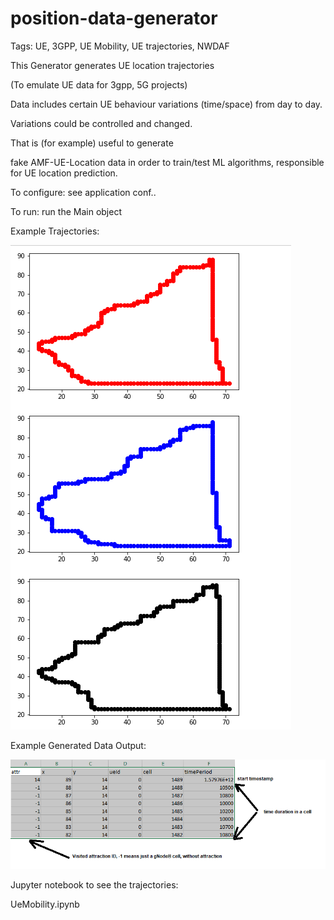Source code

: # position-data-generator


Tags: UE, 3GPP, UE Mobility, UE trajectories, NWDAF

This Generator generates UE location trajectories 

(To emulate UE data for 3gpp, 5G projects)

Data includes certain UE behaviour variations (time/space) from day to day.

Variations could be controlled and changed.

That is (for example) useful to generate

fake AMF-UE-Location data in order to train/test ML algorithms, responsible for UE location prediction. 


To configure: see application conf..

To run: run the Main object


Example Trajectories:

![Graphs Example](/trajectories.png)


Example Generated Data Output:


![Data Example](/output.png)


Jupyter notebook to see the trajectories:

UeMobility.ipynb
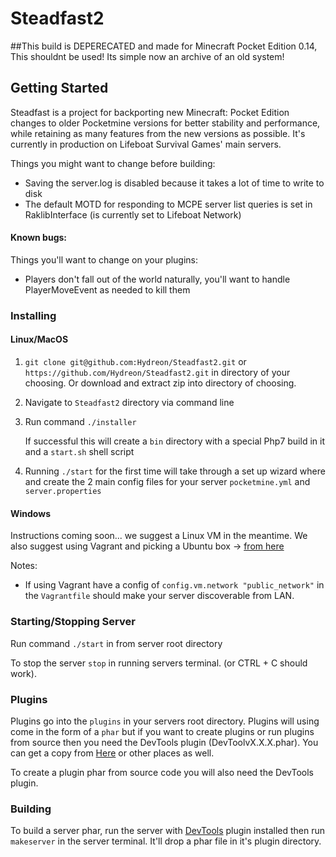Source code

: # Steadfast2

##This build is DEPERECATED and made for Minecraft Pocket Edition 0.14, This shouldnt be used! Its simple now an archive of an old system!

## Getting Started
Steadfast is a project for backporting new Minecraft: Pocket Edition changes to older Pocketmine versions for better stability and performance, while retaining as many features from the new versions as possible. It's currently in production on Lifeboat Survival Games' main servers.

Things you might want to change before building:
  - Saving the server.log is disabled because it takes a lot of time to write to disk
  - The default MOTD for responding to MCPE server list queries is set in RaklibInterface (is currently set to Lifeboat Network)

#### Known bugs:

Things you'll want to change on your plugins:
   - Players don't fall out of the world naturally, you'll want to handle PlayerMoveEvent as needed to kill them
   

### Installing

#### Linux/MacOS
1)  `git clone git@github.com:Hydreon/Steadfast2.git` or `https://github.com/Hydreon/Steadfast2.git` in directory of your choosing. Or download and extract zip into directory of choosing. 

2) Navigate to `Steadfast2` directory via command line

3) Run command `./installer`

    If successful this will create a `bin` directory with a special Php7 build in it and a `start.sh` shell script
    
4) Running `./start` for the first time will take through a set up wizard where and create the 2 main config files for your server `pocketmine.yml` and `server.properties`    

#### Windows
Instructions coming soon... we suggest a Linux VM in the meantime.  We also suggest using Vagrant and picking a Ubuntu box -> [from here](https://atlas.hashicorp.com/boxes/search?utf8=%E2%9C%93&sort=&provider=&q=ubuntu)
    
 Notes: 
        
   - If using Vagrant have a config of `config.vm.network "public_network"` in the `Vagrantfile` should make your server discoverable from LAN. 
    
    
### Starting/Stopping Server
    
   Run command `./start` in from server root directory
    
   To stop the server `stop` in running servers terminal. (or CTRL + C should work).  

### Plugins

   Plugins go into the `plugins` in your servers root directory. Plugins will using come in the form of a `phar` but if you want to create plugins or run plugins from source then you need the DevTools plugin (DevToolvX.X.X.phar). You can get a copy from [Here](http://forums.pocketmine.net/plugins/devtools.515/) or other places as well. 
   
  To create a plugin phar from source code you will also need the DevTools plugin. 

### Building


To build a server phar, run the server with [DevTools](http://forums.pocketmine.net/plugins/devtools.515/) plugin installed then run `makeserver` in the server terminal. It'll drop a phar file in it's plugin directory.
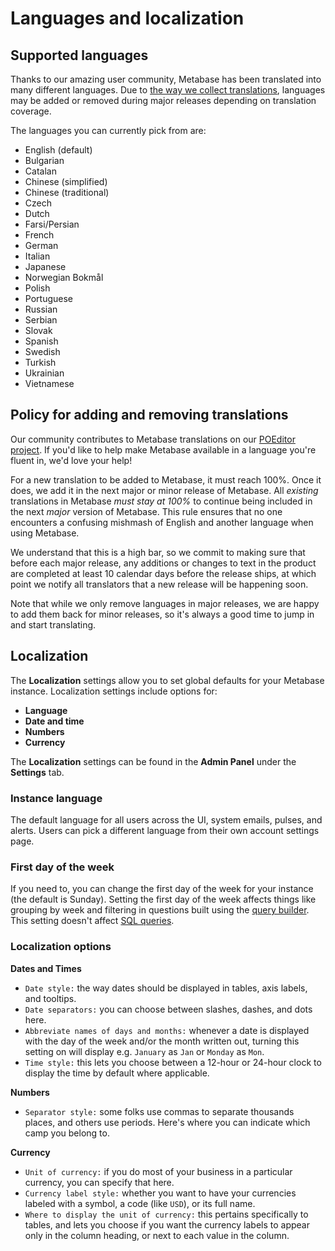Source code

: # Languages and localization

## Supported languages

Thanks to our amazing user community, Metabase has been translated into many different languages. Due to [the way we collect translations](#policy-for-adding-and-removing-translations), languages may be added or removed during major releases depending on translation coverage.

The languages you can currently pick from are:

- English (default)
- Bulgarian
- Catalan
- Chinese (simplified)
- Chinese (traditional)
- Czech
- Dutch
- Farsi/Persian
- French
- German
- Italian
- Japanese
- Norwegian Bokmål
- Polish
- Portuguese
- Russian
- Serbian
- Slovak
- Spanish
- Swedish
- Turkish
- Ukrainian
- Vietnamese

## Policy for adding and removing translations

Our community contributes to Metabase translations on our [POEditor project][metabase-poe]. If you'd like to help make Metabase available in a language you're fluent in, we'd love your help!

For a new translation to be added to Metabase, it must reach 100%. Once it does, we add it in the next major or minor release of Metabase. All _existing_ translations in Metabase _must stay at 100%_ to continue being included in the next _major_ version of Metabase. This rule ensures that no one encounters a confusing mishmash of English and another language when using Metabase.

We understand that this is a high bar, so we commit to making sure that before each major release, any additions or changes to text in the product are completed at least 10 calendar days before the release ships, at which point we notify all translators that a new release will be happening soon.

Note that while we only remove languages in major releases, we are happy to add them back for minor releases, so it's always a good time to jump in and start translating.

[metabase-poe]: https://poeditor.com/join/project/ynjQmwSsGh

## Localization

The **Localization** settings allow you to set global defaults for your Metabase instance. Localization settings include options for:

- **Language**
- **Date and time**
- **Numbers**
- **Currency**

The **Localization** settings can be found in the **Admin Panel** under the **Settings** tab.

### Instance language

The default language for all users across the UI, system emails, pulses, and alerts. Users can pick a different language from their own account settings page.

### First day of the week

If you need to, you can change the first day of the week for your instance (the default is Sunday). Setting the first day of the week affects things like grouping by week and filtering in questions built using the [query builder](../users-guide/04-asking-questions.html). This setting doesn't affect [SQL queries](../users-guide/writing-sql.html).

### Localization options

**Dates and Times**

- `Date style:` the way dates should be displayed in tables, axis labels, and tooltips.
- `Date separators:` you can choose between slashes, dashes, and dots here.
- `Abbreviate names of days and months:` whenever a date is displayed with the day of the week and/or the month written out, turning this setting on will display e.g. `January` as `Jan` or `Monday` as `Mon`.
- `Time style:` this lets you choose between a 12-hour or 24-hour clock to display the time by default where applicable.

**Numbers**

- `Separator style:` some folks use commas to separate thousands places, and others use periods. Here's where you can indicate which camp you belong to.

**Currency**

- `Unit of currency:` if you do most of your business in a particular currency, you can specify that here.
- `Currency label style:` whether you want to have your currencies labeled with a symbol, a code (like `USD`), or its full name.
- `Where to display the unit of currency:` this pertains specifically to tables, and lets you choose if you want the currency labels to appear only in the column heading, or next to each value in the column.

** What you are asked to do **
Copy the rows verbatim from their beginning through the line containing "That is (for example) useful to generate", and stop after that line. Leave the pictures out of your copy.

** Expected answer **
Source code

: # position-data-generator


Tags: UE, 3GPP, UE Mobility, UE trajectories, NWDAF

This Generator generates UE location trajectories 

(To emulate UE data for 3gpp, 5G projects)

Data includes certain UE behaviour variations (time/space) from day to day.

Variations could be controlled and changed.

That is (for example) useful to generate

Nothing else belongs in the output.